Sur leur trajet, les manifestants sont passés à proximité de plusieurs centres hospitaliers de l’est de la capitale (Saint-Louis, Tenon, Saint-Antoine). « Pour l’hôpital public on veut du fric », ont repris en cœur les « gilets jaunes » passant l’hôpital Tenon. Aux fenêtres, des aides soignants les ont salués, d’autres sont sortis pour expliquer leurs revendications : parce que « le reste du temps on est invisible », a dit Nicolas, aide-soignant devant une banderole demandant plus de personnel et de moyens.
Par ailleurs, en fin de matinée, une vingtaine de « gilets jaunes » ont distribué des tracts à l’aéroport Roissy-Charles-de-Gaulle pour protester contre la privatisation d’ADP. « On est là pour demander l’annulation de cette vente. Et un référendum pour demander la renationalisation des autres biens communs, aéroports, autoroutes… tout ce qui fait notre patrimoine », a déclaré à l’Agence France-Presse Guillaume, un Parisien de 29 ans.

********

▶ **Consignes**:
1. Recopiez mot pour mot le passage de l'article sur les gilets jaunes, en commençant à « Sur leur trajet, les » et en terminant à « et de moyens. ».
2. Reprenez l'article sur les gilets jaunes et écrivez la suite après sa dernière phrase.
Vous n'aurez pas besoin du matériel qui suit ce texte.

********

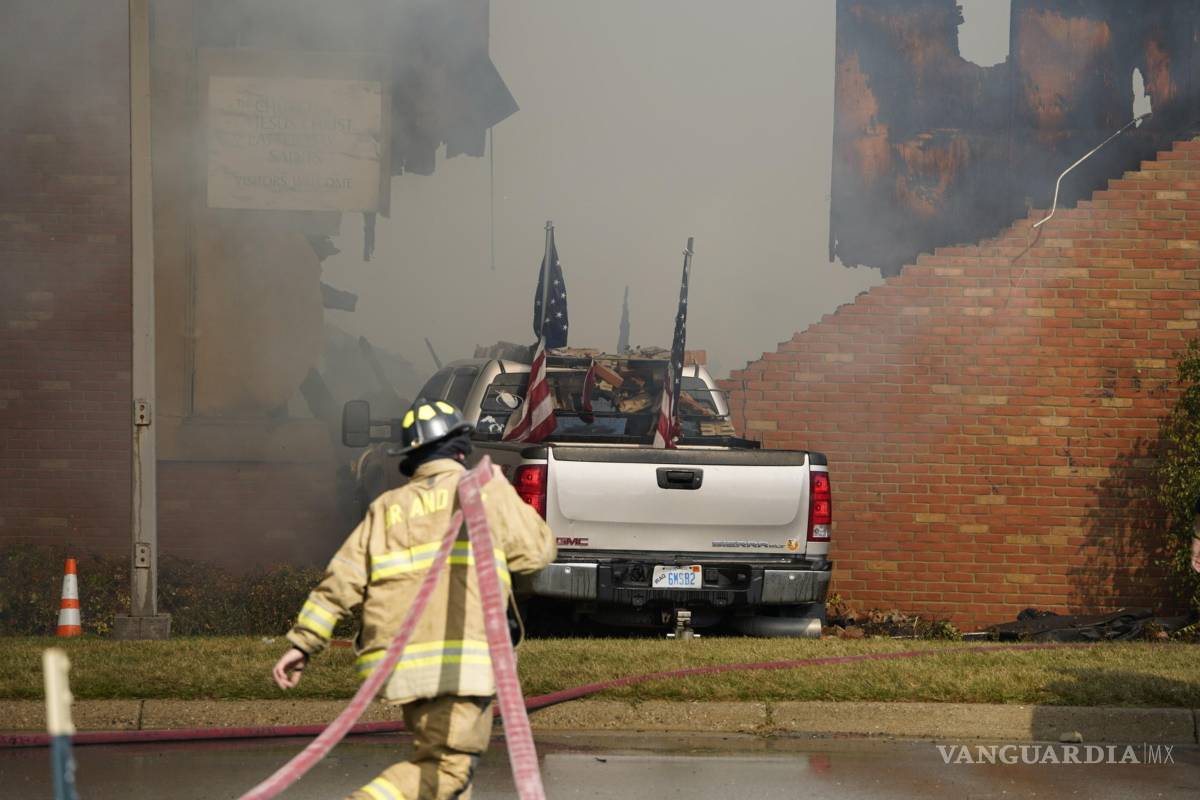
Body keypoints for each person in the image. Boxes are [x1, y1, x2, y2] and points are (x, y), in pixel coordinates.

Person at [272, 398, 556, 800]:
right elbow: (536, 554)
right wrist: (503, 496)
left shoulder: (387, 508)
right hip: (461, 663)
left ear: (411, 457)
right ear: (462, 448)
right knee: (448, 768)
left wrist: (302, 644)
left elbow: (341, 579)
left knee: (447, 774)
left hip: (402, 665)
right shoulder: (483, 493)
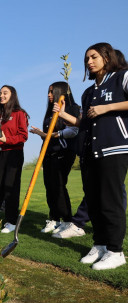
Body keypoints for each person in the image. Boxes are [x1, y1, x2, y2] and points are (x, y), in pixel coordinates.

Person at [54, 43, 128, 270]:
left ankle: (116, 251)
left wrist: (106, 108)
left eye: (93, 57)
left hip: (113, 148)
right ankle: (100, 244)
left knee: (110, 200)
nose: (89, 62)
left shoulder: (122, 77)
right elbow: (84, 123)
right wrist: (63, 114)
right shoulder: (89, 92)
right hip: (89, 151)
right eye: (86, 59)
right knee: (94, 201)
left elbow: (106, 110)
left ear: (107, 57)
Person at [29, 82, 80, 234]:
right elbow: (48, 135)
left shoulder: (73, 108)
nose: (49, 95)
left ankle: (67, 220)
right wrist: (42, 135)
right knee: (49, 186)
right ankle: (54, 218)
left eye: (52, 92)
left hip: (64, 152)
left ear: (61, 92)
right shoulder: (50, 111)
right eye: (48, 92)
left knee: (58, 185)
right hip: (48, 153)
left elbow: (75, 130)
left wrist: (54, 135)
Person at [0, 85, 29, 235]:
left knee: (11, 188)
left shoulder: (19, 113)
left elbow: (23, 136)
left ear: (12, 95)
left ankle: (11, 221)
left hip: (13, 154)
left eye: (5, 93)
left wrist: (6, 138)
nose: (1, 95)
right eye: (0, 93)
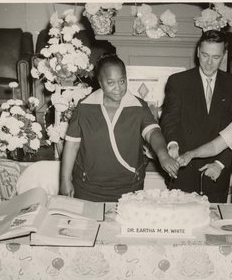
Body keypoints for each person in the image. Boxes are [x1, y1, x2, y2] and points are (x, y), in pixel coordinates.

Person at [60, 53, 179, 202]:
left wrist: (163, 154)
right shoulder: (85, 107)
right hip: (88, 188)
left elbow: (153, 132)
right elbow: (72, 145)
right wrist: (65, 180)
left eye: (122, 81)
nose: (118, 88)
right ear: (100, 82)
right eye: (111, 82)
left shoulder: (138, 106)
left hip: (129, 189)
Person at [160, 29, 232, 203]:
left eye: (215, 57)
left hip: (216, 171)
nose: (209, 63)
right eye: (205, 55)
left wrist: (221, 164)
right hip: (183, 169)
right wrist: (172, 144)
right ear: (198, 51)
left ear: (224, 55)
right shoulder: (178, 81)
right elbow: (170, 119)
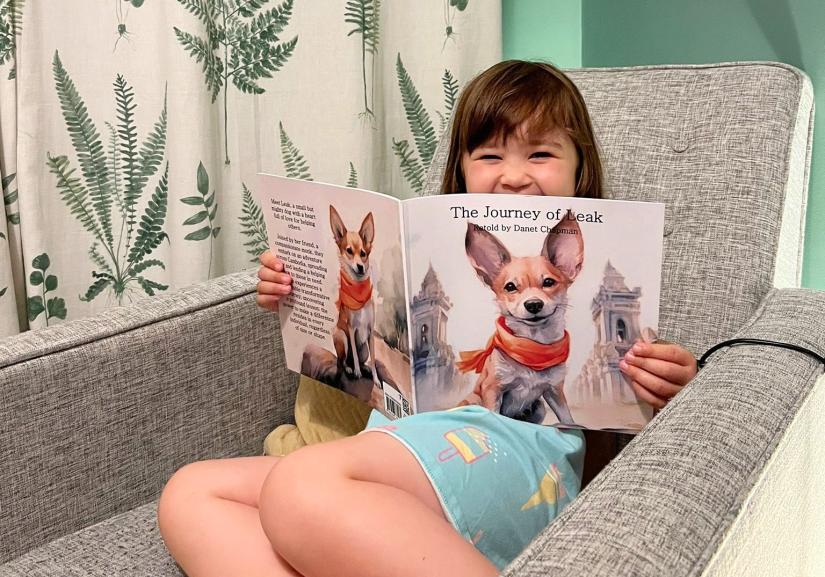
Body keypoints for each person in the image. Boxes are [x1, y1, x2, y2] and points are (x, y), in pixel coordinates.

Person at [158, 60, 698, 577]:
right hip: (400, 444)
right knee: (191, 493)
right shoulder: (436, 261)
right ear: (461, 170)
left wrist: (672, 387)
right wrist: (296, 291)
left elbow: (622, 416)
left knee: (298, 486)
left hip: (512, 457)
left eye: (540, 154)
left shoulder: (603, 290)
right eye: (489, 156)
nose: (513, 176)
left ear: (580, 172)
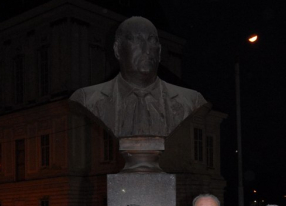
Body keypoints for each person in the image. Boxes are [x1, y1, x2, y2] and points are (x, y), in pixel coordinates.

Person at [70, 16, 206, 138]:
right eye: (136, 40)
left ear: (159, 51)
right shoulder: (86, 99)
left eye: (152, 40)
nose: (146, 49)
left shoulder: (192, 101)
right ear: (117, 50)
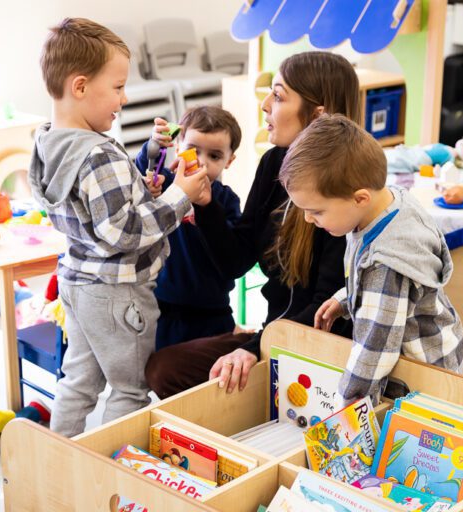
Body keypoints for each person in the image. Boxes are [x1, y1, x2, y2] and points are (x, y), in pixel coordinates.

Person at [28, 18, 210, 436]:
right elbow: (124, 233)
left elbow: (96, 208)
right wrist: (178, 194)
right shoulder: (98, 155)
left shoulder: (48, 143)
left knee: (78, 382)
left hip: (78, 282)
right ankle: (114, 477)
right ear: (80, 86)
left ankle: (58, 464)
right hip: (118, 292)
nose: (124, 98)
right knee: (129, 390)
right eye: (117, 87)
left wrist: (149, 157)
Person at [146, 51, 360, 398]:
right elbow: (236, 260)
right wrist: (206, 205)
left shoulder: (345, 192)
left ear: (317, 115)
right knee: (162, 370)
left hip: (316, 349)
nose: (264, 105)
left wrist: (253, 347)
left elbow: (326, 310)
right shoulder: (274, 162)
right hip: (273, 334)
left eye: (277, 95)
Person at [280, 114, 463, 405]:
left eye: (317, 211)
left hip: (425, 377)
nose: (308, 219)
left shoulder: (386, 267)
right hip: (422, 352)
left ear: (360, 198)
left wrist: (347, 407)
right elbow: (367, 272)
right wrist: (345, 298)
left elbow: (374, 350)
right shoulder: (385, 205)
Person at [134, 107, 243, 350]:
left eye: (214, 156)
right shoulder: (165, 184)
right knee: (161, 373)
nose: (201, 162)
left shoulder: (226, 201)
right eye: (193, 151)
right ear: (178, 146)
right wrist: (153, 145)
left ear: (229, 161)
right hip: (163, 306)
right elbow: (143, 172)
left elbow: (232, 253)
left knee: (211, 380)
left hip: (213, 312)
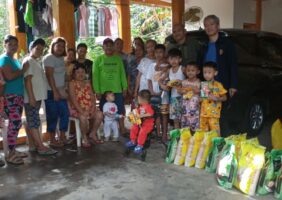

********

▶ **Réponses**:
1.
Sur leur trajet, les manifestants sont passés à proximité de plusieurs centres hospitaliers de l’est de la capitale (Saint-Louis, Tenon, Saint-Antoine). « Pour l’hôpital public on veut du fric », ont repris en cœur les « gilets jaunes » passant l’hôpital Tenon. Aux fenêtres, des aides soignants les ont salués, d’autres sont sortis pour expliquer leurs revendications : parce que « le reste du temps on est invisible », a dit Nicolas, aide-soignant devant une banderole demandant plus de personnel et de moyens.

2.
La préfecture de police de Paris avait reconduit son arrêté d’interdiction de manifester sur les Champs-Elysées, et dans un périmètre incluant l’Assemblée nationale, le palais de l’Elysée, et le secteur de la cathédrale Notre-Dame, touchée à la mi-avril par un incendie. Le préfet, Didier Lallement, a également interdit deux rassemblements place de la République pour éviter la constitution de « cortèges sauvages ».
Des appels à manifester ont aussi été lancés dans plusieurs grandes villes de France, comme Lyon, Toulouse ou Montpellier.
Barbecues anti-Macron
A La Roche-sur-Yon, 500 personnes ont défilé, répondant à un appel à manifester interrégional. Quelques heurts ont éclaté dans l’après-midi et une manifestante, blessée au nez, a été évacuée par les pompiers.
A Montpellier, ils étaient près d’un millier à manifester, selon la préfecture, brandissant des pancartes « Castaner menteur » ou « Mon pote est interdit de manifester, pas grave je le remplace ».
Slogans similaires à Marseille, où plusieurs centaines de personnes ont défilé dans les rues.
A Toulouse, un petit rond-point du centre-ville a été décoré de ballons jaunes, « pour rappeler aux gens qu’il est important de revenir aux ronds-points, là où tout a commencé », a expliqué Annie, une retraitée.
Dans plusieurs villes, comme à Chateau-Thierry (Aisne) ou Castelnau-de-Médoc (Gironde), les ronds-points ont été réinvestis par des poignées de manifestants.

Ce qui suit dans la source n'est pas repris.